Тени Маргарет клубились в углах, хотя и стеснялись подойти ближе. Она подставляла поцелуям шею и размышляла вяло: она хоть умеет вообще всё ещё — хотеть? И если да, то чего именно?..
Не думать тоже было хорошо. Просто плавать в приятном мареве, позволять всякое и самой хулиганить по мелочи: то царапнуть спину, то прикусить мочку уха, то будто невзначай дразняще коснуться коленом…
— Будем спать? — шёпотом спросил Макс, нависая над ней.
Глаза у него казались чёрными провалами.
— Будем, — согласилась Маргарета, запуская руки в его волосы.
Фигурку виверны она аккуратно поставила чуть в стороне.
Глава 13. Колыбельная
По субботам в посёлке ставили рыночек. Это называлось: «ярмарка»; на самую широкую улицу вытаскивали столы и стулья, стелили клеёнки, выставляли разное добро, от сыра до домотканного сукна. Местные, конечно, и без всякого рынка знали, что у кого можно купить, и по субботам здесь бывали всё больше приезжие: то охотники, то бригада лесозаготовщиков, то отдыхающие с пруда, то, вот, Маргарета.
Макс хотел лететь тоже и шутил, что ему не терпится попасть в поселковую баню. Пожалуй, виверн справился бы с двойным весом, не так это и далеко, всё-таки не до столицы лететь, — но Маргарета отговорилась как-то, заупрямилась.
И полетела одна.
Макс был… замечательный. Предупредительный, мягкий, надёжный. Макс пушил хвост, травил байки, восхищался её неземными глазами и охотно вёлся на все подначки. Любая девчонка поплыла бы, что тут говорить? Многие из них удавились бы на месте от зависти!
Маргарета казалась самой себе сломанной. Безнадёжно искорёженной, заржавевшей, потерянной. Шарнирной куклой с ручками, выломанными с мясом, плешивой головой, пустыми провалами на месте глаз и дырой в груди. И в руках Макса она как будто становилась собой старой, холёной и немного кудрявой, но стоит ему выпустить куклу из рук, и…
Маргарета ненавидела теперь оставаться одна. Вылетая за новой порцией пустых погодных цифр, она распадалась снова на тени Маргарет. И, раз за разом разбиваясь об землю, она с трудом собирала себя из осколков.

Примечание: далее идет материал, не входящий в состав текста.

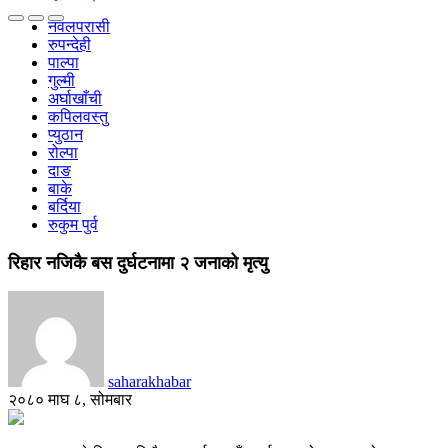
नवलपरासी
रुपन्देही
पाल्पा
गुल्मी
अर्घाखाँची
कपिलवस्तु
प्युठान
रोल्पा
दाङ
बाके
बर्दिया
रुकुम पुर्व
रिहार नजिकै बस दुर्घटनामा २ जनाको मृत्यु
saharakhabar
२०८० माघ ८, सोमबार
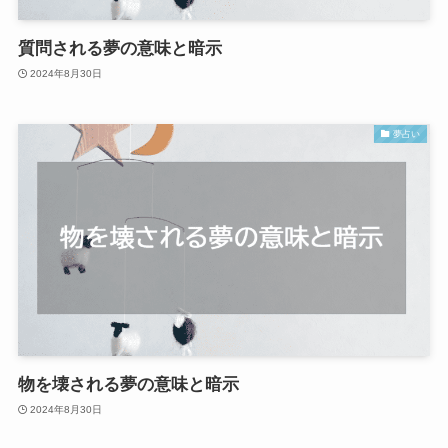
質問される夢の意味と暗示
2024年8月30日
夢占い
物を壊される夢の意味と暗示
2024年8月30日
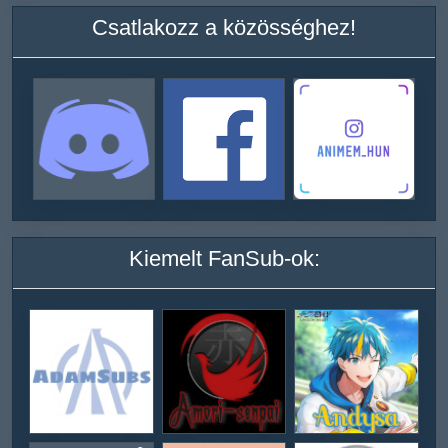
Csatlakozz a közösséghez!
Kiemelt FanSub-ok:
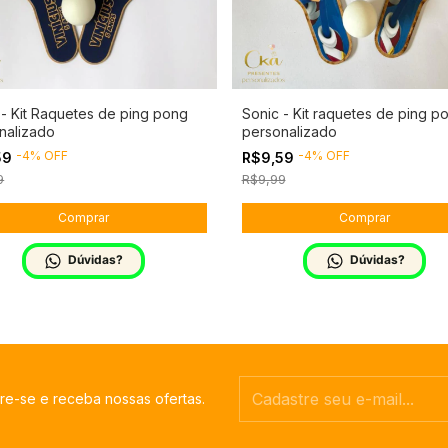
 - Kit Raquetes de ping pong
Sonic - Kit raquetes de ping p
nalizado
personalizado
-
4
%
OFF
-
4
%
OFF
59
R$9,59
9
R$9,99
Dúvidas?
Dúvidas?
re-se e receba nossas ofertas.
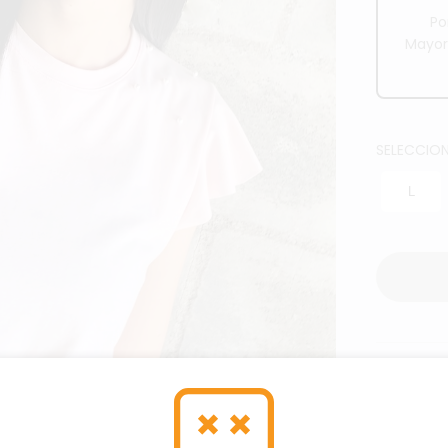
Po
Mayor
SELECCION
L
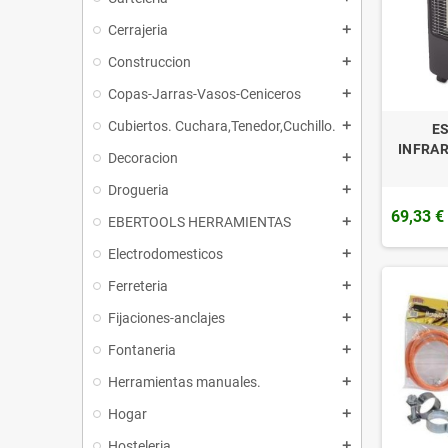
Cerrajeria
add
Construccion
add
Copas-Jarras-Vasos-Ceniceros
add
Cubiertos. Cuchara,Tenedor,Cuchillo.
add
ES
INFRA
Decoracion
add
Drogueria
add
69,33 €
EBERTOOLS HERRAMIENTAS
add
Electrodomesticos
add
Ferreteria
add
Fijaciones-anclajes
add
Fontaneria
add
Herramientas manuales.
add
Hogar
add
Hosteleria
add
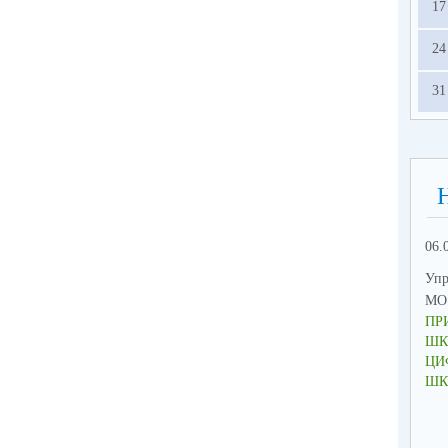
17
24
31
06.
Упр
МО 
ПР
ШК
ЦИ
ШК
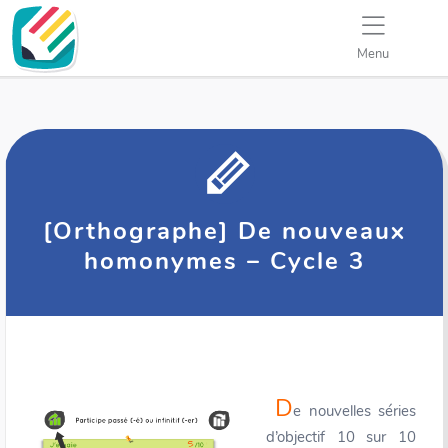
Menu
[Orthographe] De nouveaux
homonymes – Cycle 3
D
e nouvelles séries
d’objectif 10 sur 10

И так же, как она всегда не могла удержаться от того, чтобы оторвать от ранки корочку запёкшейся крови, или от того, чтобы лишний раз нажать на синяк, — теперь ей нужно было полететь в посёлок одной. Пройти привычным маршрутом по пыльной дороге, кивнуть знакомым, заглянуть на почту и снять с книжки, как обычно, пару некрупных банкнот. Купить ведёрко подберёзовиков, — самое то с лапшой, а собирать грибы Маргарета никогда не умела и по-горожански побаивалась, — молоко, банку рассыпчатого творога, пахучие помидоры, как будто готовые лопнуть от первого прикосновения. Посидеть у колонки, глядя, как серьёзная девочка с очень прямой спиной скучает за столом с пирожками. Неловко пробормотать что-то про занятость и соболезнования, когда пригласят на похороны незнакомой женщины. Вспомнить хоть на несколько часов, кто она есть на самом деле: тень Маргареты, злая драконья тётя, везде и всем чужая.
Стать снова одной из теней в бесконечном хороводе. Утонуть в них, забыться, остаться на этом дне. Вернуться обратно — в простое, понятное, выносимое.
Понять, что именно так и будет всегда.
В тот вечер, нацеловавшись до пьяного и почти потеряв голову, они так и уснули в обнимку. Нос в подмышку, чужие пальцы в волосах, сплетённые ноги, душный жаркий запах, — спать было неудобно, но хорошо.
В Монта-Чентанни они почти никогда не спали вместе. Так, ловили несколько коротких мгновений близости то в душевой, то в подсобке, то просто в слепом ответвлении коридора, где никто не бывал, — и расходились снова, как летящие разными маршрутами драконы. А теперь Маргарета будто навёрстывала все эти долгие одинокие ночи.